Misinformation giving bad name to America’s foreign policy – Malanji

THE Zambian government has written an official démarche to the United States Government to request a retraction of a portion of the statement made by a senior US official John Bolton, who alleged that the Chinese government intends to repossess some state owned enterprises because of government’s failure to settle its outstanding loan. In his statement to unveil the new USA Policy on Africa in relation to China and Russia, US President Donald Trump’s National Security Advisor John Bolton said Zambia owed China between US$6 billion – $10 billion and was poised to lose Zesco for China to recoup the debt.

Bolton said China’s quest for more power in Africa was evident in nations like Zambia. He said China was poised to take over Zambia’s power company Zesco to collect the debt. Bolton called the business practices of China and Russia in Africa “corrupt” and “predatory” and said the United States planned to counter their economic and political influence.

But foreign minister Joseph Malanji said the government was optimistic that the American Embassy in Zambia would transmit the demarche to Washington DC as soon as possible. Malanji said the Zambian government was disappointed that such a statement lacking accurate information could come from a high ranking official who could have easily verified the information with the American Embassy in Lusaka before giving a presentation of such magnitude.

“Such misinformation gives a bad name to America’s foreign policy. Zambia enjoys cordial bilateral and multilateral relations with the US government, and does not wish to see its diplomatic ties strained as a result of misinformation. Zambia has not offered any of its state assets as bilateral or multilateral loans that Zambia contracts are sovereign guaranteed,” Malanji said.
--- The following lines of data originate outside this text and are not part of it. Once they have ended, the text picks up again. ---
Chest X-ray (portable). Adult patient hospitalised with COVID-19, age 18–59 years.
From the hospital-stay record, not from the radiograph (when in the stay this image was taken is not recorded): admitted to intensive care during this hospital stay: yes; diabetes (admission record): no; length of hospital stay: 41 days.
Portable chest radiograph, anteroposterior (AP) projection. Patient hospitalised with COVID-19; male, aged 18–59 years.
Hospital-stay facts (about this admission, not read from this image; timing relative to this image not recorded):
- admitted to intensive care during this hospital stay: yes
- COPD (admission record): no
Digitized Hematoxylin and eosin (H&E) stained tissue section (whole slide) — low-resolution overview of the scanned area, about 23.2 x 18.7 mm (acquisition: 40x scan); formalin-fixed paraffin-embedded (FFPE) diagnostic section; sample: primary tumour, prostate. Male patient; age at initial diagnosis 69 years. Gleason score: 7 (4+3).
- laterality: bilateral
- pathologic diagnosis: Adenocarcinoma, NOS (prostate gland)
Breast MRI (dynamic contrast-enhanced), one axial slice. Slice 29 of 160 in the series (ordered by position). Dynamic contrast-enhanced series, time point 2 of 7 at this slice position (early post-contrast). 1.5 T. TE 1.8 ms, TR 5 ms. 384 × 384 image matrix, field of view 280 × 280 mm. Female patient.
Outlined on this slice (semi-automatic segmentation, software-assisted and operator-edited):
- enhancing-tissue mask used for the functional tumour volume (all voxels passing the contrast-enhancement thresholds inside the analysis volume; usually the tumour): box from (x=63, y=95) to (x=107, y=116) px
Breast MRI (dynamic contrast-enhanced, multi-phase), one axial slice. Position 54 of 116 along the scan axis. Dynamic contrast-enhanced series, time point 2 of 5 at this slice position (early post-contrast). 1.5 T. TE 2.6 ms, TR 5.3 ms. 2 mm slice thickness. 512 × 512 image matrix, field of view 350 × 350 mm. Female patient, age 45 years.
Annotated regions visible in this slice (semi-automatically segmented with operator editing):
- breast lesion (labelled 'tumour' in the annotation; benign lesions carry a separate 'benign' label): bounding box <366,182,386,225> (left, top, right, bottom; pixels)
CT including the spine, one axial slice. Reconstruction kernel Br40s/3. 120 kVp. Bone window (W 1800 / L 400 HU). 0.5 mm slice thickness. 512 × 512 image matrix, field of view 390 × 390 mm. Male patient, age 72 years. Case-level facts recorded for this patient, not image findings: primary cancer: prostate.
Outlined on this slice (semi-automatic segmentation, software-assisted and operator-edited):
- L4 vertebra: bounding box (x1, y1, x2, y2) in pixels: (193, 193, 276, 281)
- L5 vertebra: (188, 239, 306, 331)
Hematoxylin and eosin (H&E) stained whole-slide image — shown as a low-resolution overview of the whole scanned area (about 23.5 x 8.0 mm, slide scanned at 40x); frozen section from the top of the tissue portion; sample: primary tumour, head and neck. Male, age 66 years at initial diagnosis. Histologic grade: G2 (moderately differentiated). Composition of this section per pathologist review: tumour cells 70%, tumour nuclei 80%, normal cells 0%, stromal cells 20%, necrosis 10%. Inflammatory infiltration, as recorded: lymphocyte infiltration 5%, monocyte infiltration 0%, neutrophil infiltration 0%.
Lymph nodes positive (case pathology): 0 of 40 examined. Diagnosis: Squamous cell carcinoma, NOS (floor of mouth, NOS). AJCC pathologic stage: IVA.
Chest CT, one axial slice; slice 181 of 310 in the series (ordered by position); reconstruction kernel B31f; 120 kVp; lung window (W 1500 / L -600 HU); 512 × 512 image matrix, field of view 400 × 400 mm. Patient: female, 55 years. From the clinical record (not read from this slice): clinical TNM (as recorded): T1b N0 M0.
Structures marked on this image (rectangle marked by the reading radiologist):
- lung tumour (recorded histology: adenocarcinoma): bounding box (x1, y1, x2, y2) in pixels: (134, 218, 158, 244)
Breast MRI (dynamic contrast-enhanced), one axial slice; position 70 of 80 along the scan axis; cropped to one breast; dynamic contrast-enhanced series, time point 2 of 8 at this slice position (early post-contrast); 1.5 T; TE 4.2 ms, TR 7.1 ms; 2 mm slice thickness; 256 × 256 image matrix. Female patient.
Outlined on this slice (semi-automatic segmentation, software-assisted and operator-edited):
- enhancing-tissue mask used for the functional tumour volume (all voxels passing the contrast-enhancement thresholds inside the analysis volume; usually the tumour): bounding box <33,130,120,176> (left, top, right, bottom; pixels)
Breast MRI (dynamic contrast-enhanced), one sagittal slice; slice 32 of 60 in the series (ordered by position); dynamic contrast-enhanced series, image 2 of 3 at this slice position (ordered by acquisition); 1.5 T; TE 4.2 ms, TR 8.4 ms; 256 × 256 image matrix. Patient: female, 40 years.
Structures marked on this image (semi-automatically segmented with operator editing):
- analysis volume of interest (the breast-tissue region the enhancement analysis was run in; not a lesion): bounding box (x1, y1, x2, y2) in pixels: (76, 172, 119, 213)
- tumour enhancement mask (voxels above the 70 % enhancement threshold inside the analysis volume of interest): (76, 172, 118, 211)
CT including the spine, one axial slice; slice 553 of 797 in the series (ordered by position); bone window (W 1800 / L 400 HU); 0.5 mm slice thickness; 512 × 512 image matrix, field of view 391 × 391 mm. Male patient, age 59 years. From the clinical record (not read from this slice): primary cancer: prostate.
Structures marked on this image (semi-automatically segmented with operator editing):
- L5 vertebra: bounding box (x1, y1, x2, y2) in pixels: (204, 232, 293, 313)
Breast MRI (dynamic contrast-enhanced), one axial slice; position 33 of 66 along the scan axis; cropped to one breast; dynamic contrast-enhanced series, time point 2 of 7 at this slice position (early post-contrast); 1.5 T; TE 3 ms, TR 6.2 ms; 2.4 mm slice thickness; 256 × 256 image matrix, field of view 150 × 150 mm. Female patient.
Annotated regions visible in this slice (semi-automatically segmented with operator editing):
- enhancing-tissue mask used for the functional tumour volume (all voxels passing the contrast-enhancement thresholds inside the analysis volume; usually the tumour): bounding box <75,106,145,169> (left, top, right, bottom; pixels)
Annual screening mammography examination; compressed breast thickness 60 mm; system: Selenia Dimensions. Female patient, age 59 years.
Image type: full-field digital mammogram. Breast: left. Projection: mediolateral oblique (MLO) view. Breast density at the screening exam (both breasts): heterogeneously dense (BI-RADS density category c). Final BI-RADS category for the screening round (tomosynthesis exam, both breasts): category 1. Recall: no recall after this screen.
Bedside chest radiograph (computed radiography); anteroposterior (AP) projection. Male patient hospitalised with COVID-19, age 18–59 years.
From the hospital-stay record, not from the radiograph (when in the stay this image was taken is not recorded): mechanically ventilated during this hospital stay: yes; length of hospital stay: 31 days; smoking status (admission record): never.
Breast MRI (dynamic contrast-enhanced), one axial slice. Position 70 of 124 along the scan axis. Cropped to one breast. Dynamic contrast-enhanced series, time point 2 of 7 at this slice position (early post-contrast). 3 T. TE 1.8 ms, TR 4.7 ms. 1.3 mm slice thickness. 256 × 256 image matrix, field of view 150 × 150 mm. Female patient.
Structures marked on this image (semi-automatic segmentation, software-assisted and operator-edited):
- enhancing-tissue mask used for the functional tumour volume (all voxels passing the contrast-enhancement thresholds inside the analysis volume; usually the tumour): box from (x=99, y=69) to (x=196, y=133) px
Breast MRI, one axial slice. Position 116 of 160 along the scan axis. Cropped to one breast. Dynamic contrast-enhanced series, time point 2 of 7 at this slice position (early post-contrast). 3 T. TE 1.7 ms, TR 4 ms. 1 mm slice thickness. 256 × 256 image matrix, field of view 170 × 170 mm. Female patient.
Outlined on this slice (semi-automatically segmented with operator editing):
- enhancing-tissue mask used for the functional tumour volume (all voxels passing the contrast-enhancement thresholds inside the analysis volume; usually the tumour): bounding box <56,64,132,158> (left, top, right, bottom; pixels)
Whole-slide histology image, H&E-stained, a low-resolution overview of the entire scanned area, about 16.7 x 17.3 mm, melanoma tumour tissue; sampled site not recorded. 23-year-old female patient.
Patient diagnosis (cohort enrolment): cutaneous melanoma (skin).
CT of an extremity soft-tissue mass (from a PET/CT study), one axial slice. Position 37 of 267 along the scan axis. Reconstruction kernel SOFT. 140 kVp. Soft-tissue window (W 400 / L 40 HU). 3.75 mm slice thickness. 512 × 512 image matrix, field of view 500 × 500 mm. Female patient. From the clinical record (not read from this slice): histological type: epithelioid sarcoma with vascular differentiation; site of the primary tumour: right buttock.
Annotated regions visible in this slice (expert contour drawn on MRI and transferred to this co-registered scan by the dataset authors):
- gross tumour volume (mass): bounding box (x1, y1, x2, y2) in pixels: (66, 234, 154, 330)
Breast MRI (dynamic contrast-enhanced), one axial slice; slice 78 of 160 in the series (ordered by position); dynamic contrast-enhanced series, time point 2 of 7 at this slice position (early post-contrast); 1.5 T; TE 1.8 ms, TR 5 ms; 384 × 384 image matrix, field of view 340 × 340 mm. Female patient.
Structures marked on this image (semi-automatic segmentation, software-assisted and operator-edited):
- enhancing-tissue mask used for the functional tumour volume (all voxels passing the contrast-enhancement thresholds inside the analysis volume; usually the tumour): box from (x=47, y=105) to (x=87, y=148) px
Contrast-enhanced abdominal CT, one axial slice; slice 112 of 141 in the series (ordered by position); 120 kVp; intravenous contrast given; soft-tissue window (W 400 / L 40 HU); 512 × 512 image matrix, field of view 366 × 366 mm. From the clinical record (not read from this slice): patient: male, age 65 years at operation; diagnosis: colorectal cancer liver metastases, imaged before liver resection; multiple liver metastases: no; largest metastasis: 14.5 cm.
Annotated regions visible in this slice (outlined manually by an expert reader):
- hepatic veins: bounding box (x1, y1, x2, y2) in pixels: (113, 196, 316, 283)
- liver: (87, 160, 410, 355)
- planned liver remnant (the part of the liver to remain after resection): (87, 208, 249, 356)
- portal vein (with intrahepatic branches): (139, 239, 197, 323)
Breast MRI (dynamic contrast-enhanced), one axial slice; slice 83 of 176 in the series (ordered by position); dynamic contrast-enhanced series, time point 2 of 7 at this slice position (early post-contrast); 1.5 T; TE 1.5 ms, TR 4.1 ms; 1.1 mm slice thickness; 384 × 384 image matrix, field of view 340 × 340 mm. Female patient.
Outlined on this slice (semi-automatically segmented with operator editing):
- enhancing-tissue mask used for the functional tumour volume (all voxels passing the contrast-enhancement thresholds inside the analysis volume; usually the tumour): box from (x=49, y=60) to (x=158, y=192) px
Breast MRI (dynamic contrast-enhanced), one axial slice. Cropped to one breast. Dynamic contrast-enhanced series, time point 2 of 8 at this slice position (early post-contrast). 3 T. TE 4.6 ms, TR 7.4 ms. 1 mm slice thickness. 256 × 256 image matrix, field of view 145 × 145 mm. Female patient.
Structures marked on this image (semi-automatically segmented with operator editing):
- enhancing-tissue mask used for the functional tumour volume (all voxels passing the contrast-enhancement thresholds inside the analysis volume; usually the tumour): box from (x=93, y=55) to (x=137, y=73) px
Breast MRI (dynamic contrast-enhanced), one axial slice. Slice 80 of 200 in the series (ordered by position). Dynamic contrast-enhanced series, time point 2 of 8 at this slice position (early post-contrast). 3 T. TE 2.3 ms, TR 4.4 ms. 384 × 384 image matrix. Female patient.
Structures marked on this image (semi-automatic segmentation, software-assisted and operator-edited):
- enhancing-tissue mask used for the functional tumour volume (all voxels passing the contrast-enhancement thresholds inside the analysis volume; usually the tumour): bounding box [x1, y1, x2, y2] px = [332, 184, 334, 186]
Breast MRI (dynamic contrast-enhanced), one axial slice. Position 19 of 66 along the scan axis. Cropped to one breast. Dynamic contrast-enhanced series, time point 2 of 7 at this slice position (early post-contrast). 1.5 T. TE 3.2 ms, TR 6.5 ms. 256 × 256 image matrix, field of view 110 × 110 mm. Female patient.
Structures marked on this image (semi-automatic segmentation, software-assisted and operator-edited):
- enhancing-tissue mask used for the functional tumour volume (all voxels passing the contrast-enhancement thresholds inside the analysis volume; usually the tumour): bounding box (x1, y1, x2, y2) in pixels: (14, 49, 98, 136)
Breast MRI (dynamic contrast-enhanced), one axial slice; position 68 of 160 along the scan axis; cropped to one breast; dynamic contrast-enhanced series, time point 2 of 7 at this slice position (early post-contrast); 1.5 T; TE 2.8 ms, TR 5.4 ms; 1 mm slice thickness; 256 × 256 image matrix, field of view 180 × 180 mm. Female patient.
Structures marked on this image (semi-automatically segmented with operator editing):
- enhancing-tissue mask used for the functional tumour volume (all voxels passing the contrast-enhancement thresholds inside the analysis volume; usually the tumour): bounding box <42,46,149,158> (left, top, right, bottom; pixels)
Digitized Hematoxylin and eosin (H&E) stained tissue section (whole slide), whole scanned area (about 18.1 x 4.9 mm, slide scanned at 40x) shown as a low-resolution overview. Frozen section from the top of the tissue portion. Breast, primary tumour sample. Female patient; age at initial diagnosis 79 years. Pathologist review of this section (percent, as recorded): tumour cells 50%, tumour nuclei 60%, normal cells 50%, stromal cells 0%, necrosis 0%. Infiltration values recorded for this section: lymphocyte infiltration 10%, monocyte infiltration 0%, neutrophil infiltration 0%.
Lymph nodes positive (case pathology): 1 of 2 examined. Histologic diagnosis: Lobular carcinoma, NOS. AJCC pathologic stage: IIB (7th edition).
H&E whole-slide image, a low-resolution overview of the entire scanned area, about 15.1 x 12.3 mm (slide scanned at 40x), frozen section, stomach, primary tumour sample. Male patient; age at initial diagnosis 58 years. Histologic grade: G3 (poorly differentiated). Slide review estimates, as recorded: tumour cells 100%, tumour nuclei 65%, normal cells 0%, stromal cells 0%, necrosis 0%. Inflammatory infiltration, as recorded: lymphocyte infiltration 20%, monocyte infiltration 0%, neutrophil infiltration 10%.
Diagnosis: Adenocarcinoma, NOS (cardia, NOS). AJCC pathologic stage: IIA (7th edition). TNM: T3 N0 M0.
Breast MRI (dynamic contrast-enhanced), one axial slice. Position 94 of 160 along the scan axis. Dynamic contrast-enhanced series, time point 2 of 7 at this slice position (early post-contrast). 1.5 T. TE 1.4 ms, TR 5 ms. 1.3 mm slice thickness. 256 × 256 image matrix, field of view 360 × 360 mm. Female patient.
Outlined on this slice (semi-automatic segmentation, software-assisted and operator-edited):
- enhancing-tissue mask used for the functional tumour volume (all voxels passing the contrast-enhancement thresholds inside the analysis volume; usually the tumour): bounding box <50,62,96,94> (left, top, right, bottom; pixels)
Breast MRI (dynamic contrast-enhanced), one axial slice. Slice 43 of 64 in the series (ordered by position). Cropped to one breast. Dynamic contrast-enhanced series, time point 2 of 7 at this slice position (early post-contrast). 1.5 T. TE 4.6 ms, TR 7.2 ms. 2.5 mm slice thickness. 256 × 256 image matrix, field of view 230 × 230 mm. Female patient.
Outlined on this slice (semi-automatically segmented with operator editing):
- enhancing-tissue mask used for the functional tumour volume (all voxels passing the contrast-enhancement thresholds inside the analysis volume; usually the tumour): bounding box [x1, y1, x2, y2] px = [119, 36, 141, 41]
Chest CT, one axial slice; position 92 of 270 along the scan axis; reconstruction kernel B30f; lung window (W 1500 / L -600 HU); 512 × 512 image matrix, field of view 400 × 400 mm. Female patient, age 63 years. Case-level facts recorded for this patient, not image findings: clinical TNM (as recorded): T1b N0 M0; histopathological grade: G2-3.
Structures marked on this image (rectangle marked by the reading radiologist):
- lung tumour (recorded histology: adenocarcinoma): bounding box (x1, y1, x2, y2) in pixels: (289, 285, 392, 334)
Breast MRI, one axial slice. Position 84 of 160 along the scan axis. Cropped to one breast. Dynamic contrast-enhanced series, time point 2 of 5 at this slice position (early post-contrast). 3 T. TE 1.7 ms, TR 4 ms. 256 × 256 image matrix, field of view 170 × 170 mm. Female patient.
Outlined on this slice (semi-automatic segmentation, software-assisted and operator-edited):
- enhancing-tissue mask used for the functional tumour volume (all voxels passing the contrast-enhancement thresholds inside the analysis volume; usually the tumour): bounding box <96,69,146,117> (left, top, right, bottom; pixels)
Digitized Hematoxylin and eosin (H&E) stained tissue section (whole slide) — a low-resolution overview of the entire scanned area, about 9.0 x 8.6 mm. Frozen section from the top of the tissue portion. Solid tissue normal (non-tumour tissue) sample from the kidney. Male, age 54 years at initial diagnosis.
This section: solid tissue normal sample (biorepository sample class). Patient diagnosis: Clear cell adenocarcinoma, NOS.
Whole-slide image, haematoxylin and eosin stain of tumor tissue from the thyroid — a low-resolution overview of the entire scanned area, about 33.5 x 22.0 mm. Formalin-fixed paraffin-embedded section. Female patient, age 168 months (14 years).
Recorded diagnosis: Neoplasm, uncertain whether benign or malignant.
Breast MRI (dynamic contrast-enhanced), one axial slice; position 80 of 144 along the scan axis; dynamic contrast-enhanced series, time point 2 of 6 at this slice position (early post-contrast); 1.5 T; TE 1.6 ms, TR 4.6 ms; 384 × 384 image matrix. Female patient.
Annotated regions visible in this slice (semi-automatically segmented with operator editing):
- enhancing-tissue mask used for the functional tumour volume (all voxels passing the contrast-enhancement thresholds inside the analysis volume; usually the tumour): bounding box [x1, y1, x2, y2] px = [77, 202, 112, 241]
“Therefore, no State asset or State enterprise were at risk of being repossessed as they have not been used as collateral security.”

He said Zambia was not in a debt crisis and its debt ratio in relation to the country’s GDP was good.

Malanji said Zambia was managing its debt repayment very well and had not defaulted in any of its repayment plans.

This is according to a statement issued by first secretary press, tourism at Zambia’s mission in Ethiopia, Inutu Mupango Mwanza.